What you have to do
Once the pictures are set aside, output all the records exactly.

Given entries below:

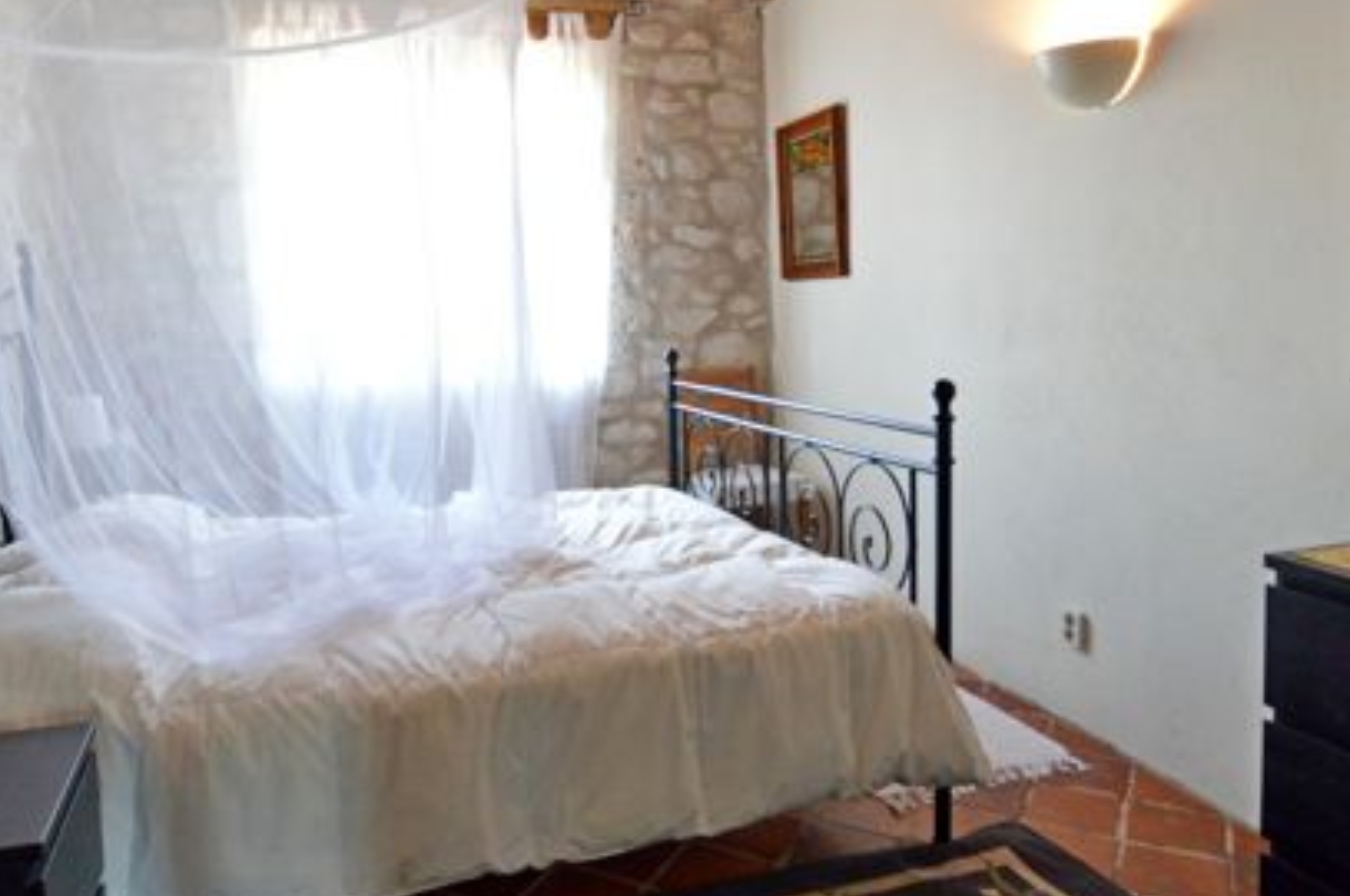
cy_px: 365
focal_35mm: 26
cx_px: 609
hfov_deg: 69.3
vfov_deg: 49.1
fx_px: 973
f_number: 3.5
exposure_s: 1/60
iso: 1400
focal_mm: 10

End of Given entries.

The completed task
cy_px: 365
focal_35mm: 26
cx_px: 609
hfov_deg: 69.3
vfov_deg: 49.1
fx_px: 973
f_number: 3.5
exposure_s: 1/60
iso: 1400
focal_mm: 10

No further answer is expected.